Holidays mean poor nutrition and hangovers. Bloody Mary’s are a perfect remedy for both.
This is a fantastic Bloody Mary mix if you aren’t vegetarian; the original was published by Paul Woodford (aka ‘Flying Booger,’ a hashing acquaintance from Tucson who is a wealth of nifty info on a number of topics). The original is at this link.
Requiring some beef broth, I started by roasting some bones acquired from a Halal butcher in Swindon (using them for no other reason than they do a good job on this particular product, as well as goat and lamb). The bones are about 70% by weight meat and some of it very good so I roast these to barely rare and trim half (the best half) for sandwiches then put the rest, about a pound and a half, just under water, top off with a glass of wine (plus one for the chef) a sprig of rosemary, a quartered onion, an unpeeled head of garlic, and the leafy bits from a bunch of celery. This simmers (never boils) for three hours and then after straining it is reduced from about a quart to a cup and a half (this will be enough for 3 batches).

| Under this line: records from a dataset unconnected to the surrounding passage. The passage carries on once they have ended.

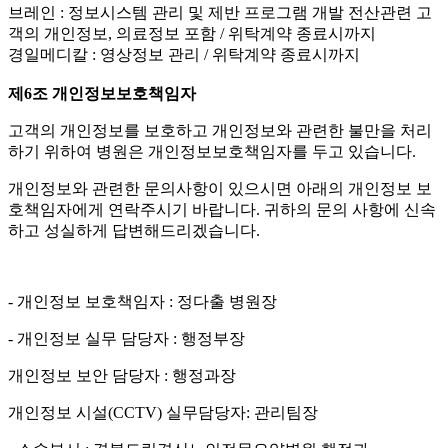
브레인 : 정보시스템 관리 및 제반 프로그램 개발 전산관련 고
객의 개인정보, 의료정보 포함 / 위탁계약 종료시까지
경일메디칼 : 영상정보 관리 / 위탁계약 종료시까지
제6조 개인정보보호책임자
고객의 개인정보를 보호하고 개인정보와 관련한 불만을 처리
하기 위하여 병원은 개인정보보호책임자를 두고 있습니다
.
개인정보와 관련한 문의사항이 있으시면 아래의 개인정보 보
호책임자에게 연락주시기 바랍니다
.
귀하의 문의 사항에 신속
하고 성실하게 답변해드리겠습니다
.
-
개인정보 보호책임자
:
정다출 병원장
-
개인정보 실무 담당자
:
행정부장
개인정보 보안 담당자
:
행정과장
개인정보 시설
(CCTV)
실무담당자
:
관리팀장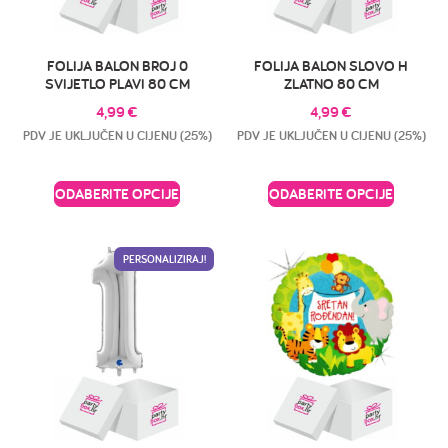
FOLIJA BALON BROJ 0
FOLIJA BALON SLOVO H
SVIJETLO PLAVI 80 CM
ZLATNO 80 CM
4,99
€
4,99
€
PDV JE UKLJUČEN U CIJENU (25%)
PDV JE UKLJUČEN U CIJENU (25%)
ODABERITE OPCIJE
ODABERITE OPCIJE
PERSONALIZIRAJ!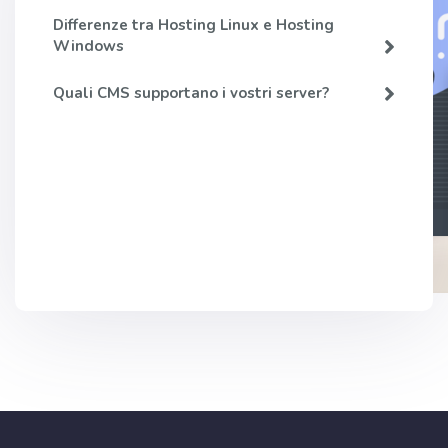
Differenze tra Hosting Linux e Hosting
Windows
Quali CMS supportano i vostri server?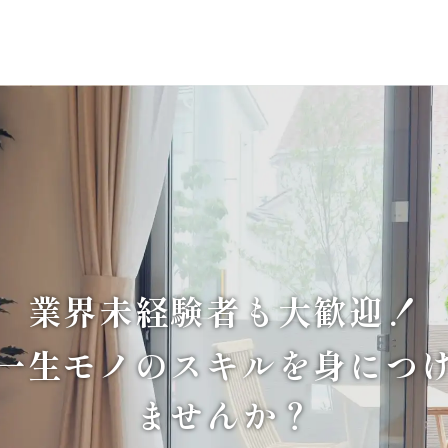
業界未経験者も大歓迎！
一生モノのスキルを身につ
ませんか？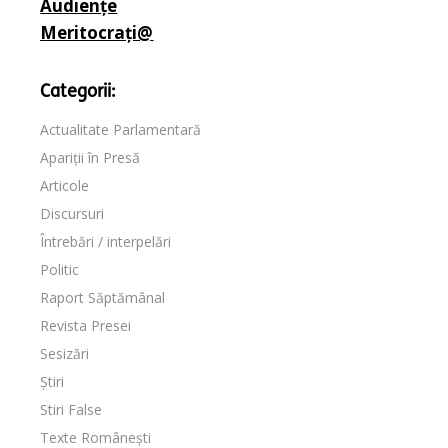
Audiențe
Meritocrați@
Categorii:
Actualitate Parlamentară
Apariții în Presă
Articole
Discursuri
Întrebări / interpelări
Politic
Raport Săptămânal
Revista Presei
Sesizări
Știri
Stiri False
Texte Românești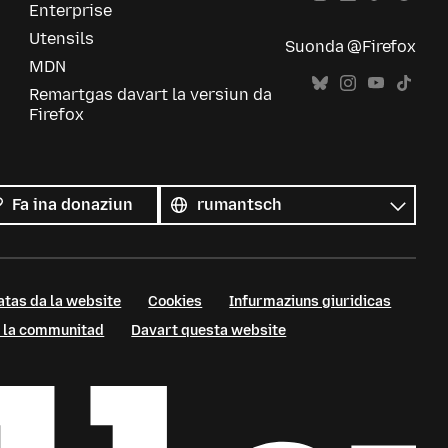
Enterprise
Utensils
Suonda @Firefox
MDN
Remartgas davart la versiun da
Firefox
Tut
las
Lingua
Fa ina donaziun
linguas
atas da la website
Cookies
Infurmaziuns giuridicas
 a la communitad
Davart questa website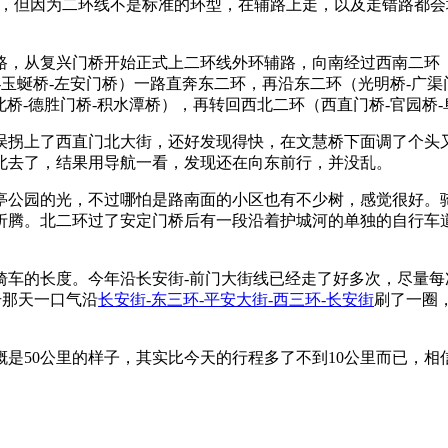
公里，但因为二环线不是标准的环型，在辅路上走，以及走错路都会
，从复兴门桥开始正式上二环线外环辅路，向南经过西南二环（西
-玉蜒桥-左安门桥）一路直奔东二环，再沿东二环（光明桥-广渠门
北桥-德胜门桥-积水潭桥），再转回西北二环（西直门桥-官园桥
误拐上了西直门北大街，还好发现得快，在文慧桥下面调了个头
北去了，结果用导航一看，发现还在向东前行，并没乱。
亭公园的光，不过哪怕是路南面的小区也有不少树，感觉很好。
折腾。北二环过了安定门桥后有一段沿着护城河的单独的自行车
骑车的长度。今年沿长安街-前门大街线已经走了好多次，尽量
号那天一口气沿
长安街-东三环-平安大街-西三环-长安街
刷了一圈
是50公里的样子，其实比今天的行程多了不到10公里而已，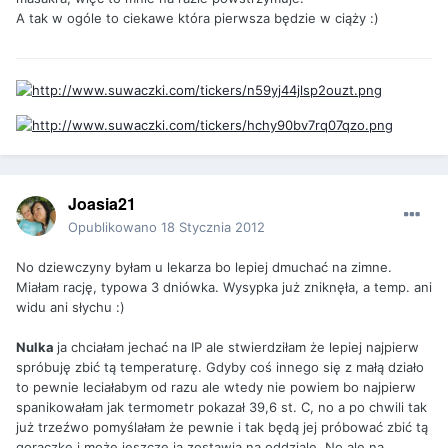
A tak w ogóle to ciekawe która pierwsza będzie w ciąży :)
Joasia21
Opublikowano
18 Stycznia 2012
No dziewczyny byłam u lekarza bo lepiej dmuchać na zimne.
Miałam rację, typowa 3 dniówka. Wysypka już zniknęła, a temp. ani
widu ani słychu :)
Nulka
ja chciałam jechać na IP ale stwierdziłam że lepiej najpierw
spróbuję zbić tą temperaturę. Gdyby coś innego się z małą działo
to pewnie leciałabym od razu ale wtedy nie powiem bo najpierw
spanikowałam jak termometr pokazał 39,6 st. C, no a po chwili tak
już trzeźwo pomyślałam że pewnie i tak będą jej próbować zbić tą
gorączkę i może jeszcze ją zostawią na oddziale. No ale na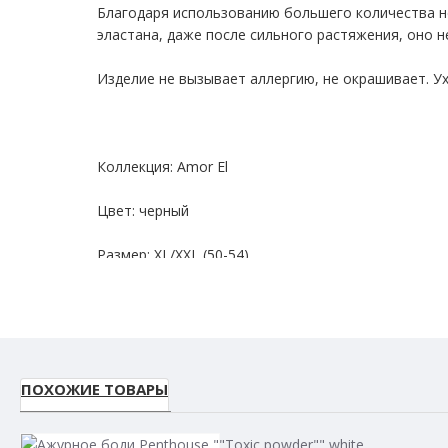
Благодаря использованию большего количества не
эластана, даже после сильного растяжения, оно 
Изделие не вызывает аллергию, не окрашивает. Ух
Коллекция: Amor El
Цвет: черный
Размер: XL/XXL (50-54)
Материал: 94% нейлон, 6% спандекс
Размер упаковки: 21 х13,5 х 3,5 см.
Вес: 120 гр.
ПОХОЖИЕ ТОВАРЫ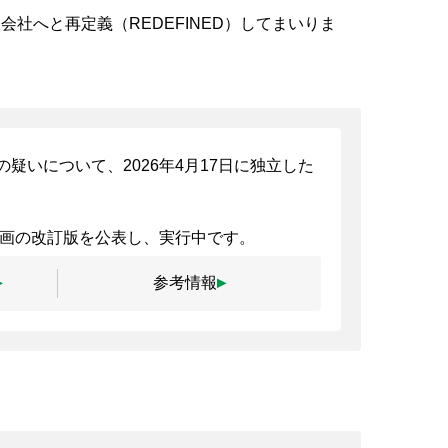
社へと再定義（REDEFINED）してまいりま
いについて、2026年4月17日に独立した
計画の改訂版を公表し、実行中です。
参考情報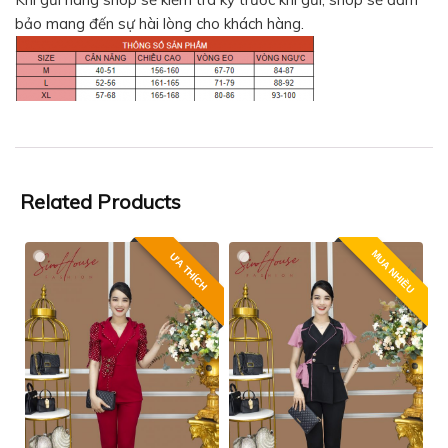
bảo mang đến sự hài lòng cho khách hàng.
Related Products
MUA NHIỀU
ƯA THÍCH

Take a third of this thick broth and add one teaspoon salt, some good (and dangerously hot) chilli sauce to taste — go light because you have to add a shot glass of Worcestershire sauce and another of lumpy horseradish sauce (do wasabi if you are a yuppie, or have tried this at a yuppie’s house, a half shot is plenty). Whisk this with about three and a half cups of a good quality passata, and stir well. Even up the spices starting with a hefty dusting of black pepper then go through the other sauces in order — the chilli sauce should call for an obvious amount up front. Refrigerate (make up to 3 quarts like this and freeze the extra amount).
To serve, split a celery stalk and put half in each of two tall glasses with an ice cube. Put two shots of vodka in the bottom and pour in some of the mix. You might get two more bloodies out of one of these small batches if you like them strong. Squeeze a quarter lime over the top and dump the lime carcass in the glass. Drink deeply.